» What needs to be done
Find the line with "- 22 drum samples" in the entries below. Repeat it, every following line, and the line with "The impulse signal", exactly and with nothing added.

» Raw data
============================================================
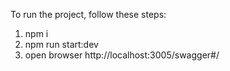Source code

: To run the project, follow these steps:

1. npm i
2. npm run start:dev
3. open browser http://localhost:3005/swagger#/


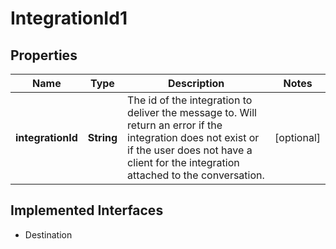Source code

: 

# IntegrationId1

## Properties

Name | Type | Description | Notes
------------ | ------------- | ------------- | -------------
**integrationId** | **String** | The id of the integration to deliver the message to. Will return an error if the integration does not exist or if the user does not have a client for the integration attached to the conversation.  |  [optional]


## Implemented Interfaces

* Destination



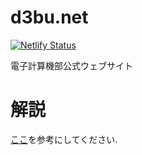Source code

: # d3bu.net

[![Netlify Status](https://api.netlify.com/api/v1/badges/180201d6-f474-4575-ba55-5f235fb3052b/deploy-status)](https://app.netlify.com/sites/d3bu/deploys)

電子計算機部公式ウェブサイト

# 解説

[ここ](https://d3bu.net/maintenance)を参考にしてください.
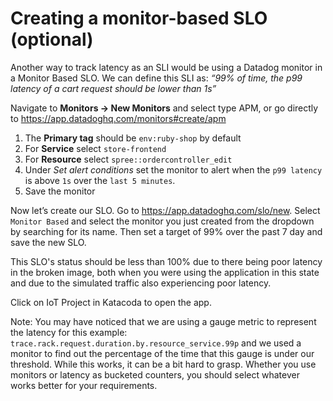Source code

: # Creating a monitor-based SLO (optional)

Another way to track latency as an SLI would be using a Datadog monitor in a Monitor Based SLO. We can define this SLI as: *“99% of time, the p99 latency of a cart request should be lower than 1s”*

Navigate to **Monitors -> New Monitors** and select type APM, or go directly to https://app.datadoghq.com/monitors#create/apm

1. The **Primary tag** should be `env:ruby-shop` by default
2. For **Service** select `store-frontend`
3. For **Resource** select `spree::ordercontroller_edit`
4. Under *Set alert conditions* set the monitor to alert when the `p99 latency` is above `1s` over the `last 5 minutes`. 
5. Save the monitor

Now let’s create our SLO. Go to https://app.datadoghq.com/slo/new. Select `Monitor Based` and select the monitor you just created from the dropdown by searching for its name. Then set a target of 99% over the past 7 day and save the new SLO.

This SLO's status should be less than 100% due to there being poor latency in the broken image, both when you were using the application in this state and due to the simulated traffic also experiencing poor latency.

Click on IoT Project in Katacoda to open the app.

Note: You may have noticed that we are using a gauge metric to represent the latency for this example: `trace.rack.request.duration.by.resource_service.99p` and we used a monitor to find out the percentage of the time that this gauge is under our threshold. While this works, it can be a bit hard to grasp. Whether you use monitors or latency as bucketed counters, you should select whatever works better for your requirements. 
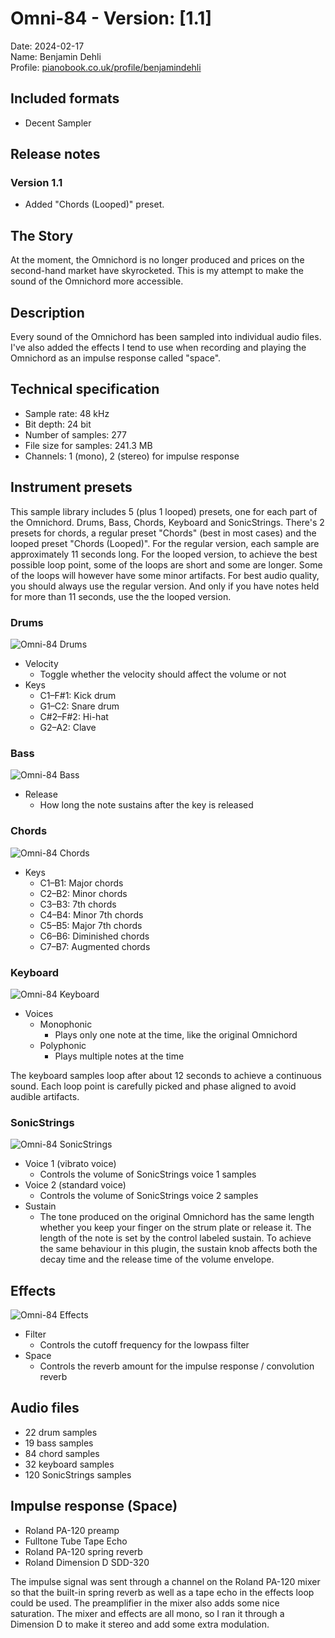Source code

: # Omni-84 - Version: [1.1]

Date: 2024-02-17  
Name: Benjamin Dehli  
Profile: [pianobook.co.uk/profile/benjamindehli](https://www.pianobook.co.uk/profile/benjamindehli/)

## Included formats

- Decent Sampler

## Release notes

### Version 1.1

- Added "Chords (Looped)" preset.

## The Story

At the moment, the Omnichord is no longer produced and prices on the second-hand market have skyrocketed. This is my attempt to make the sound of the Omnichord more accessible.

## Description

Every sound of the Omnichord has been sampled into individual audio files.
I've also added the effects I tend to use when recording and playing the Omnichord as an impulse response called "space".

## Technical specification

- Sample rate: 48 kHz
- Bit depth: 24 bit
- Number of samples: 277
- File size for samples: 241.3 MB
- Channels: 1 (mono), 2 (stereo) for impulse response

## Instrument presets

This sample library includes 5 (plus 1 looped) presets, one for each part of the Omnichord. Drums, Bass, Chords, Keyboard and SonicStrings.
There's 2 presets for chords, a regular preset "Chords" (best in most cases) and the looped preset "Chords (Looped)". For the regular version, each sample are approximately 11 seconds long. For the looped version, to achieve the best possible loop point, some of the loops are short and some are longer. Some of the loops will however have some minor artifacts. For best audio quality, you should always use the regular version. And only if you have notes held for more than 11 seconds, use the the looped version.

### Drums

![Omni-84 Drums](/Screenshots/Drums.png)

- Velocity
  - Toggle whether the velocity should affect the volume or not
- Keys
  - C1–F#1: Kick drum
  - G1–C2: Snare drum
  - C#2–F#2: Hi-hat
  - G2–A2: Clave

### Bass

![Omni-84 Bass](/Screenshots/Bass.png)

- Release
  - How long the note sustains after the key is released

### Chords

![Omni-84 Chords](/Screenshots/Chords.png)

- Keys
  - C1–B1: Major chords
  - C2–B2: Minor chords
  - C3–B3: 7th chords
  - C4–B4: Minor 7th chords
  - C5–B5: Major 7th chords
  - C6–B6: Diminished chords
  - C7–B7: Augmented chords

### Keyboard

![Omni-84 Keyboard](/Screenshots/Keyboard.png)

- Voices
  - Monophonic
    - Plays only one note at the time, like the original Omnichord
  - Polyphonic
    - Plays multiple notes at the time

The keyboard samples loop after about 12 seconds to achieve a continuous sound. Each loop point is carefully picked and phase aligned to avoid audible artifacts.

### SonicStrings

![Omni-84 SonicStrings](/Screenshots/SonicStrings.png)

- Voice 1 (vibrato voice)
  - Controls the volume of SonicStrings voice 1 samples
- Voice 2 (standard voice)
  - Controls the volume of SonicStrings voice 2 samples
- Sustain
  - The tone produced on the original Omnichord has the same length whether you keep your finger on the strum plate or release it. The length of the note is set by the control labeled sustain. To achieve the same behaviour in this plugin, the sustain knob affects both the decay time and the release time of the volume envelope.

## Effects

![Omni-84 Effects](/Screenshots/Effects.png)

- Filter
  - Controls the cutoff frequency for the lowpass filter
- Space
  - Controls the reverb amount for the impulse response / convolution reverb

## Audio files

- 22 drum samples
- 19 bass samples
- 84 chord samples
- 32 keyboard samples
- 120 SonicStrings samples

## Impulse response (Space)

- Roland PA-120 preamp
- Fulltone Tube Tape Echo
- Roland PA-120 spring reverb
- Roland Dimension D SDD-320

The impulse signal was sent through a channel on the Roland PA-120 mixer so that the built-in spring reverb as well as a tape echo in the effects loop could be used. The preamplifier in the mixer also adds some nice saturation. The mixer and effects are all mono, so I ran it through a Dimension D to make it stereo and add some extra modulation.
============================================================
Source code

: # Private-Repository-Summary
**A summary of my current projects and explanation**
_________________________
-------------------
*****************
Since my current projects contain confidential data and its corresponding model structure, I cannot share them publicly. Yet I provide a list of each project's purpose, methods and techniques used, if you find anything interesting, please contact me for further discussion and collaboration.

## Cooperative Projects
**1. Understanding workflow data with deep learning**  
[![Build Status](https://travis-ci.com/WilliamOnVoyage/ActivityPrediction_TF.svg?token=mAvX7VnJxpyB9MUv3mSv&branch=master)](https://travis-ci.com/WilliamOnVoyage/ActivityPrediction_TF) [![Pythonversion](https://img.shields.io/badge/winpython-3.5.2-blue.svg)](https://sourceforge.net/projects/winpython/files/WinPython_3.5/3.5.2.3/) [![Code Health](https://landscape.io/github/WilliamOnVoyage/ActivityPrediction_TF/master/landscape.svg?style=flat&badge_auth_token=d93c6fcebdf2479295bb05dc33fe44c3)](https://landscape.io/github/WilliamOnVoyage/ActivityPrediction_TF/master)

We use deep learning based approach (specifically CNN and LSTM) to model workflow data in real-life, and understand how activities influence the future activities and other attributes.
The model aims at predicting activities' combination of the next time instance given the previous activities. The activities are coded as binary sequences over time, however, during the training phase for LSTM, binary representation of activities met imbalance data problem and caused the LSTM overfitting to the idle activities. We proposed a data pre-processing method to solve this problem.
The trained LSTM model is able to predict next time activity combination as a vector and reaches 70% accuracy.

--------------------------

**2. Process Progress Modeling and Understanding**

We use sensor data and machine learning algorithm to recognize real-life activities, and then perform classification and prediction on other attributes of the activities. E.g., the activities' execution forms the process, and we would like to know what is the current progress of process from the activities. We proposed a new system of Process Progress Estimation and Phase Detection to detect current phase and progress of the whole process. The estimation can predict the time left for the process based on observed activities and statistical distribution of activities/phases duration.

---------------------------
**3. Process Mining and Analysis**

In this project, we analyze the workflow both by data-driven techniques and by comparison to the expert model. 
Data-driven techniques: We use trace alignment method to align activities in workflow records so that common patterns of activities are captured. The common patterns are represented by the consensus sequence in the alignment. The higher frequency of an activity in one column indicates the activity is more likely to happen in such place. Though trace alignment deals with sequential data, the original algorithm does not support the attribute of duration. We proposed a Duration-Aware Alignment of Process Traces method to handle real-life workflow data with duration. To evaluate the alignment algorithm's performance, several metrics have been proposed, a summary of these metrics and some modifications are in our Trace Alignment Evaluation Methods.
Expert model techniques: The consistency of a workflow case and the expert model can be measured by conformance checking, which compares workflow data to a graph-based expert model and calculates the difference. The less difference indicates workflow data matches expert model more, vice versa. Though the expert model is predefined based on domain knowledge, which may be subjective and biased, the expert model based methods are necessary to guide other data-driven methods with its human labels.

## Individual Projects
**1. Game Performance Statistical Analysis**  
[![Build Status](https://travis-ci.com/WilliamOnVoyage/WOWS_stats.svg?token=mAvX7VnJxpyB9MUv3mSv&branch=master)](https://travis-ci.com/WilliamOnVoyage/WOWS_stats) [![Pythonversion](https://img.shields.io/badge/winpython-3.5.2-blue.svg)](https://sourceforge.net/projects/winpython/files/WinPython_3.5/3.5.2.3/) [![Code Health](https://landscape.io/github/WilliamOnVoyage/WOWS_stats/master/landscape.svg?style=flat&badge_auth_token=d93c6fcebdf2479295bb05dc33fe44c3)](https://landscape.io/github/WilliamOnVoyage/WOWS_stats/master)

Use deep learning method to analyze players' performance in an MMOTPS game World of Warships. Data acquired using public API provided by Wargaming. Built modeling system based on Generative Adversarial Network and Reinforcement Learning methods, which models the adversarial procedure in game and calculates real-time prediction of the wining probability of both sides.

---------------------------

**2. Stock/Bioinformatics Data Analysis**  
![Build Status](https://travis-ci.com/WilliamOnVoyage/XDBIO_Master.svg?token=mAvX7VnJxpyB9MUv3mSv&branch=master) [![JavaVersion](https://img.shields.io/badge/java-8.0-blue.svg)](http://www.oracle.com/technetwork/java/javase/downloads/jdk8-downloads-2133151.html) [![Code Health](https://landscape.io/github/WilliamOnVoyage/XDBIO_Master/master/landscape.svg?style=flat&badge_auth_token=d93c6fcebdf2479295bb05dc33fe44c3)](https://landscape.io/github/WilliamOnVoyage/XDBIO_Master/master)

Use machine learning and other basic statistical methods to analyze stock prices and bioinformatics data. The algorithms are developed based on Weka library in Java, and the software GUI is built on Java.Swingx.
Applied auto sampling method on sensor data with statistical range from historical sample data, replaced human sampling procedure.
============================================================
» Problem solution
- 22 drum samples
- 19 bass samples
- 84 chord samples
- 32 keyboard samples
- 120 SonicStrings samples

## Impulse response (Space)

- Roland PA-120 preamp
- Fulltone Tube Tape Echo
- Roland PA-120 spring reverb
- Roland Dimension D SDD-320

The impulse signal was sent through a channel on the Roland PA-120 mixer so that the built-in spring reverb as well as a tape echo in the effects loop could be used. The preamplifier in the mixer also adds some nice saturation. The mixer and effects are all mono, so I ran it through a Dimension D to make it stereo and add some extra modulation.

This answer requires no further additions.